Moving toward a potential standoff with the federal government, the Commission on Chicago Landmarks voiced tentative support Thursday for preserving two State Street buildings that the U.S. District Court here wants to tear down for security reasons.
The panel asked city staffers to prepare a report that could lead to official landmark designation for the buildings, at 202 and 220 S. State St. The vote came after the panel received a petition signed by more than 22,000 people supporting preservation of the two early 20th century buildings.
The federal government owns the buildings, which abut the Dirksen Federal Building. Congress has appropriated $52 million to tear down the buildings, but preservationists argue they contribute to State Street’s character and that demolition would hurt a stretch of the historic retail corridor.
Despite hearing from Rebecca Pallmeyer, chief judge of the Northern District of Illinois, about the case for demolition, the panel unanimously directed city staff to prepare a “preliminary summary of information” about the properties.
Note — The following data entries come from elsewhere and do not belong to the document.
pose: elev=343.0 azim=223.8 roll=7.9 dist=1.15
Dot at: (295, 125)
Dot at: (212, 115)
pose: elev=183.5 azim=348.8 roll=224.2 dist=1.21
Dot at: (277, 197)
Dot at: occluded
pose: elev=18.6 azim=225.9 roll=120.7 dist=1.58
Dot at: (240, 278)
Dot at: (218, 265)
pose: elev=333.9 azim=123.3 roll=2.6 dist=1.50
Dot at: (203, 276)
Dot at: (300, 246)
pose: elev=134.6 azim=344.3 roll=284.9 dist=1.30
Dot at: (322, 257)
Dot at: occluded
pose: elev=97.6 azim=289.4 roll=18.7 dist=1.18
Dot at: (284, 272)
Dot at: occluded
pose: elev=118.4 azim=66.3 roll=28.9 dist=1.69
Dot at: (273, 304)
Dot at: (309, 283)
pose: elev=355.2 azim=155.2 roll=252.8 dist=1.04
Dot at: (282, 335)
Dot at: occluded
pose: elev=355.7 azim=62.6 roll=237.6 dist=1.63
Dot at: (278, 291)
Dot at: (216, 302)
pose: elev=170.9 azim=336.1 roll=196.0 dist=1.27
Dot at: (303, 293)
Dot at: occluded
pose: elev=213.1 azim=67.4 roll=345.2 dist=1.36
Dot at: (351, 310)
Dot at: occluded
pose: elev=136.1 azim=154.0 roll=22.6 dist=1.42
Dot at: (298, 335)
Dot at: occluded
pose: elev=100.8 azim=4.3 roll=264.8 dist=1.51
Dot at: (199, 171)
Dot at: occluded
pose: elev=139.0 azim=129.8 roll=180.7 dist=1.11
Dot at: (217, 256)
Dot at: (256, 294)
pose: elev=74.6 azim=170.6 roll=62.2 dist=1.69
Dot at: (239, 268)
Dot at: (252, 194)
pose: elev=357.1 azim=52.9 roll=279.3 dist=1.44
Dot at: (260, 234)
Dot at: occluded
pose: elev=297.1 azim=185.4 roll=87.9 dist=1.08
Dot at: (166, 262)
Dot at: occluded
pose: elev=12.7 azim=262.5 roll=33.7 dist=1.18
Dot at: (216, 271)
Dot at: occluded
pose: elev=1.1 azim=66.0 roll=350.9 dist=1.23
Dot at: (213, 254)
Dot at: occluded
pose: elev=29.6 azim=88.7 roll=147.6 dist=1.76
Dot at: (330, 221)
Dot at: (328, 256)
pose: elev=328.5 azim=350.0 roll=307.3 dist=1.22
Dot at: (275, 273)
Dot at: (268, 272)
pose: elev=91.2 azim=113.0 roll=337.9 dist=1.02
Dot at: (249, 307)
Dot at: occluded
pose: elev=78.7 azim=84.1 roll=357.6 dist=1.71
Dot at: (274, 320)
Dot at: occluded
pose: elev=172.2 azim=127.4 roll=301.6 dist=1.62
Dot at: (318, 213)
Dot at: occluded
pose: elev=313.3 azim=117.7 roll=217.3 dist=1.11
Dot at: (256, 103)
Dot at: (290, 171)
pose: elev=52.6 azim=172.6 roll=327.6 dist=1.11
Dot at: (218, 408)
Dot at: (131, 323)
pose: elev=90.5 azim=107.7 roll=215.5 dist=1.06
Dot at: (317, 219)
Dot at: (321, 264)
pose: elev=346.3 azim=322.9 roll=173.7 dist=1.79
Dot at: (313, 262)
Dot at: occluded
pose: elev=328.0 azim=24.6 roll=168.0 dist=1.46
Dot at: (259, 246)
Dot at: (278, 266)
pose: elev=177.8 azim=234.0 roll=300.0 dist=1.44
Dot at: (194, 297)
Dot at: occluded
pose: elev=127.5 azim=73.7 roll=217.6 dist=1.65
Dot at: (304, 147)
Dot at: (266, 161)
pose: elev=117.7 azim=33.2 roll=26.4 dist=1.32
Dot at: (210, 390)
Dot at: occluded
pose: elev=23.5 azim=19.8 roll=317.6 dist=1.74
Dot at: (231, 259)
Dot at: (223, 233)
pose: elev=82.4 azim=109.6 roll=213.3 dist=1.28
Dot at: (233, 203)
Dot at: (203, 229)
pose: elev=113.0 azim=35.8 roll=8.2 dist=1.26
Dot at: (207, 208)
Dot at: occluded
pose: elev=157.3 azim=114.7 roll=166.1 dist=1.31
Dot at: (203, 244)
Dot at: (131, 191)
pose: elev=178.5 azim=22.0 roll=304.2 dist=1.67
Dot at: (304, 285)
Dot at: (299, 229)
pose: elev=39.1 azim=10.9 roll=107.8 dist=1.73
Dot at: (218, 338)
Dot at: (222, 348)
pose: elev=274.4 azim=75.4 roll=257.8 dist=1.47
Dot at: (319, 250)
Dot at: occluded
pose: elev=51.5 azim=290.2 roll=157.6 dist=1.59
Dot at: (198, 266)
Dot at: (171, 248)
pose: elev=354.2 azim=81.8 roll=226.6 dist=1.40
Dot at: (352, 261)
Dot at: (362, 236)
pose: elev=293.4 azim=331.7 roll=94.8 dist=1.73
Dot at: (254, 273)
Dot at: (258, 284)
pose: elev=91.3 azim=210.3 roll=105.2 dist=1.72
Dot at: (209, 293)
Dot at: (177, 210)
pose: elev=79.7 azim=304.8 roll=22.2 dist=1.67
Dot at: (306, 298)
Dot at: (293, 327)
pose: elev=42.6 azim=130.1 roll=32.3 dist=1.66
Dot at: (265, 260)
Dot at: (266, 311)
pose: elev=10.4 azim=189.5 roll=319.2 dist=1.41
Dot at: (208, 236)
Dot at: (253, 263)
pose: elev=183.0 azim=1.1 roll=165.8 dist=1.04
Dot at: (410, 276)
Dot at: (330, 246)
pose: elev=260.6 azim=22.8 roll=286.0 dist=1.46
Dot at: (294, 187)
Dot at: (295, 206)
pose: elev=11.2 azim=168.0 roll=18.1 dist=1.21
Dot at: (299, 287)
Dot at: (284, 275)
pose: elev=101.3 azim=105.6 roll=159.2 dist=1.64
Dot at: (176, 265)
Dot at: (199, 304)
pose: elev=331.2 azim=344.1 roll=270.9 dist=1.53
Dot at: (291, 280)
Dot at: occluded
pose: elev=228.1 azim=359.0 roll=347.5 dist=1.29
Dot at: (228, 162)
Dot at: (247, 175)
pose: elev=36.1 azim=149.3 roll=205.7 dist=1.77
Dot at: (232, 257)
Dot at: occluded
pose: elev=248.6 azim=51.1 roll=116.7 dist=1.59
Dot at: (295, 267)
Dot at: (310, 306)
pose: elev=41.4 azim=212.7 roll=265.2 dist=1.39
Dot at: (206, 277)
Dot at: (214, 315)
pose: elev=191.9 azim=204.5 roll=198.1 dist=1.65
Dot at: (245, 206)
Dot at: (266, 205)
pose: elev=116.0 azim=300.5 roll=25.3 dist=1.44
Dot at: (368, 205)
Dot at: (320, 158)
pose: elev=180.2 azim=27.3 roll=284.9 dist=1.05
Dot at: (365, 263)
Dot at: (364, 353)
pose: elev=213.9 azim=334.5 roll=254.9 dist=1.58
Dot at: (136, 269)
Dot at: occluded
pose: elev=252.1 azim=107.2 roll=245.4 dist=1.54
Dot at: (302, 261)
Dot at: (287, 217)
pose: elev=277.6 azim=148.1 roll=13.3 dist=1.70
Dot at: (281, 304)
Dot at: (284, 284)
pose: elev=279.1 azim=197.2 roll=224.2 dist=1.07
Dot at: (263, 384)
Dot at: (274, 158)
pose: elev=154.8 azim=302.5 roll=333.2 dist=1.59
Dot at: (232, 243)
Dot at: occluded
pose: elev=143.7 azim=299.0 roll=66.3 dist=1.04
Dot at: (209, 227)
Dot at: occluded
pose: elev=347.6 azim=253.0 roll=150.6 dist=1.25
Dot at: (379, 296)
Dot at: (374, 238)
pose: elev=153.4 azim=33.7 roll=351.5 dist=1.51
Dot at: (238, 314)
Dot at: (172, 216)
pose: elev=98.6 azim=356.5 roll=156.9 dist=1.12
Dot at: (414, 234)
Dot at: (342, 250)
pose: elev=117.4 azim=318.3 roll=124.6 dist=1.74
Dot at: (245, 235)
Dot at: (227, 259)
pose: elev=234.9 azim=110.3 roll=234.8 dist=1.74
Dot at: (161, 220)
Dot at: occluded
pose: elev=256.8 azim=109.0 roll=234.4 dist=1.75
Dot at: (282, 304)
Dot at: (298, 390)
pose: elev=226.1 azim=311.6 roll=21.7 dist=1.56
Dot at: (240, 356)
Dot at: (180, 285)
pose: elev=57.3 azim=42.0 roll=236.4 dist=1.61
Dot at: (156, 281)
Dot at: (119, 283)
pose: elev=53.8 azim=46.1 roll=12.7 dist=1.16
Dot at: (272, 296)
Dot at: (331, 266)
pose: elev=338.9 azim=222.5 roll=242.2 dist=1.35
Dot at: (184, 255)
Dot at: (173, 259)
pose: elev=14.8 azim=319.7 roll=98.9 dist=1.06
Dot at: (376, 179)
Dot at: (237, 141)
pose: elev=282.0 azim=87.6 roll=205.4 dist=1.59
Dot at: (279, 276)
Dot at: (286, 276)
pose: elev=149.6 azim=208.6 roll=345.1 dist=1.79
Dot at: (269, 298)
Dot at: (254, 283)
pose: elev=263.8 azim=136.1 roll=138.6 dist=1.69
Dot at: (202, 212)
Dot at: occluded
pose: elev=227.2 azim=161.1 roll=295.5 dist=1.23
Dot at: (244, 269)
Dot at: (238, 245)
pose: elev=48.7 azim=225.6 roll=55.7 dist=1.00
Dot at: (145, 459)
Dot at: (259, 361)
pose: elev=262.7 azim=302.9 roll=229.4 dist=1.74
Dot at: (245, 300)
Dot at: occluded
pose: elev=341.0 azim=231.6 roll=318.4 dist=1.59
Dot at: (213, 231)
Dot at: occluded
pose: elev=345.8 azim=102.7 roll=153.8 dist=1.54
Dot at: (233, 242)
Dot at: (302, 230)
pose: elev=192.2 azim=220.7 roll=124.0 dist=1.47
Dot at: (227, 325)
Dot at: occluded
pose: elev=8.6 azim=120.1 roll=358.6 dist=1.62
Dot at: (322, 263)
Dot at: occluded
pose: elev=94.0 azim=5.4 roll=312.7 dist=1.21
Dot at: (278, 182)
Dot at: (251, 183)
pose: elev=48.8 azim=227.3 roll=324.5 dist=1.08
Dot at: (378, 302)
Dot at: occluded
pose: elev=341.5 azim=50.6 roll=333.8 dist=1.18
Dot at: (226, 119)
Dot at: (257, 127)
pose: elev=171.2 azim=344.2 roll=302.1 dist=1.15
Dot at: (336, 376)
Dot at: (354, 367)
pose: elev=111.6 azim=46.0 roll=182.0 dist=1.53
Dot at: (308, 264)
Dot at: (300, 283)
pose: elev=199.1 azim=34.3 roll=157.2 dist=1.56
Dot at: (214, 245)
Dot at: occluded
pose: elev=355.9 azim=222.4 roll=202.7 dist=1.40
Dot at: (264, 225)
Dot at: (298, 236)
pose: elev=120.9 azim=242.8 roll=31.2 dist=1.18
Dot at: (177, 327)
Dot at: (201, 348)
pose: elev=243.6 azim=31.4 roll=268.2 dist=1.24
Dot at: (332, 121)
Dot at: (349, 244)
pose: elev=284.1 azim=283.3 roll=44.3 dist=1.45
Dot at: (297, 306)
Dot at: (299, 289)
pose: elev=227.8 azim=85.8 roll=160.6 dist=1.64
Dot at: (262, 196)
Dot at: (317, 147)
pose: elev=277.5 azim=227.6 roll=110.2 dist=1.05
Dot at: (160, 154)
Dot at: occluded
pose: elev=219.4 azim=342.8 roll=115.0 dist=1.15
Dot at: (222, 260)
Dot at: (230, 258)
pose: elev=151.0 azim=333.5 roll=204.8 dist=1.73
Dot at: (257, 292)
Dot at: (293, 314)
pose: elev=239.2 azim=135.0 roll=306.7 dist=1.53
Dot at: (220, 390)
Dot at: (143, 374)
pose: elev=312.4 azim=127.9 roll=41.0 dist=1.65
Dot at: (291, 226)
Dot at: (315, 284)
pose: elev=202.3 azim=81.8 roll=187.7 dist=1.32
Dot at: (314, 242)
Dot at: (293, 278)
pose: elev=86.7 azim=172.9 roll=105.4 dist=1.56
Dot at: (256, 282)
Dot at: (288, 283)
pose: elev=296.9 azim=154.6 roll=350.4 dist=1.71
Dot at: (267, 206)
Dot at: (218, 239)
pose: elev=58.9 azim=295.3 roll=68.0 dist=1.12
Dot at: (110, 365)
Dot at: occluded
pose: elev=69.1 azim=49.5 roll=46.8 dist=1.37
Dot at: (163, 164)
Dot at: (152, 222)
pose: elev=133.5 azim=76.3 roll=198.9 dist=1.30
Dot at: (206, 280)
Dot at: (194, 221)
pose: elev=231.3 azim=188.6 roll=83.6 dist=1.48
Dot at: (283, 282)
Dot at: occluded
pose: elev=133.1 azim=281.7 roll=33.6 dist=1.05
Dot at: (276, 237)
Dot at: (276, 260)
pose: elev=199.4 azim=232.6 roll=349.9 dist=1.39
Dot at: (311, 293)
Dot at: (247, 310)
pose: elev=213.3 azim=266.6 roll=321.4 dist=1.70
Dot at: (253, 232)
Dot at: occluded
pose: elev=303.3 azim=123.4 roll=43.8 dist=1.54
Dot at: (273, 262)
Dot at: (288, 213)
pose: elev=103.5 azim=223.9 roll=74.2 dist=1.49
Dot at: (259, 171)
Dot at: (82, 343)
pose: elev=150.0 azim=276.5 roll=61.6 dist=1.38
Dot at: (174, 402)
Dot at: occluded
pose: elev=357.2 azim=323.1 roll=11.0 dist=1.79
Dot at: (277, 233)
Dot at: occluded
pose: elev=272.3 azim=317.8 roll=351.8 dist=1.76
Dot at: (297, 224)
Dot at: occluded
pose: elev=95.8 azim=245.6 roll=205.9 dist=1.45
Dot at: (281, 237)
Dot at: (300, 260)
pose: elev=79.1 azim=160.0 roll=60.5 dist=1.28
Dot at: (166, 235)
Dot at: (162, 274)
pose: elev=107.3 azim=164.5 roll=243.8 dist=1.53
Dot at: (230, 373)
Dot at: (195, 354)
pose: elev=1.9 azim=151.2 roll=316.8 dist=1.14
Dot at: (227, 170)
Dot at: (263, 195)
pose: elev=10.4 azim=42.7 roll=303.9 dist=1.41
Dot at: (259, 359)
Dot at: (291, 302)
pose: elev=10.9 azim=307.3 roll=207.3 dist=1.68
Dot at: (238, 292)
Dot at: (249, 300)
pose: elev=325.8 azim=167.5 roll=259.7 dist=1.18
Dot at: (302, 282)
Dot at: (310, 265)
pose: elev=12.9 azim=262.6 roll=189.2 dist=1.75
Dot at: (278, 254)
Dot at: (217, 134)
The report could lead to the commission recommending landmark designation to the City Council in a few months.
Observers said it’s doubtful any city landmark designation, which ordinarily bars a building from being wrecked, would bind the federal government. But it could build public pressure on behalf of the buildings, which are vacant and in poor shape.
The group Preservation Chicago, which organized the petition drive, has proposed that the buildings become a cooperative archives center for religious orders and other organizations. It has cited backing for the idea from 20 religious orders and Dominican University in River Forest.
The plan would offer controlled access to the buildings and minimize any security threat to the courthouse, said Ward Miller, executive director of Preservation Chicago.
Ernest Wong, a landscape architect who chairs the landmarks panel, said the buildings are important components of State Street and that alternatives for saving them should be explored. “I think there’s a lot of examination that has to be done,” he said.
Other members expressed agreement.
Pallmeyer, however, told the panel, “We recognize, again, that this is an issue that draws a lot of attention but we think there really are benefits to a proposal that would eliminate those buildings, particularly for State Street.”
She said the buildings have made their block of State “somewhat moribund” and that removing them would allow improved pedestrian access to the Dirksen building from the east.
The primary concern is that some of the State Street buildings’ windows look directly into judicial chambers or jury rooms. U.S. Sen. Dick Durbin, D-Ill., earmarked the money for the demolition, citing the federal judiciary’s security worries.
Because the buildings are within part of downtown on the National Trust of Historic Places, the government has to hold hearings about alternatives to demolition. The hearings are expected to start this summer. Pallmeyer said the government is “sensitive to the concerns of preservation and history” and is committed to the hearings process.
Miller said after the commission’s vote that he was grateful for its support thus far. He called on the U.S. General Services Administration (GSA) to give his group access to the buildings so it can better develop plans for the archives center.
“There hasn’t been a space for robust conversation in the past,” Miller said. “It’s the GSA giving directives.” The agency could not immediately be reached for comment.
The sites in question are the 22-story Consumers Building at 220 S. State, built in 1913, and the 16-story Century Building, dating from 1915, at 202 S. State. Both are clad in terra cotta. Supporters say they are examples of how architectural trends in Chicago skyscrapers evolved.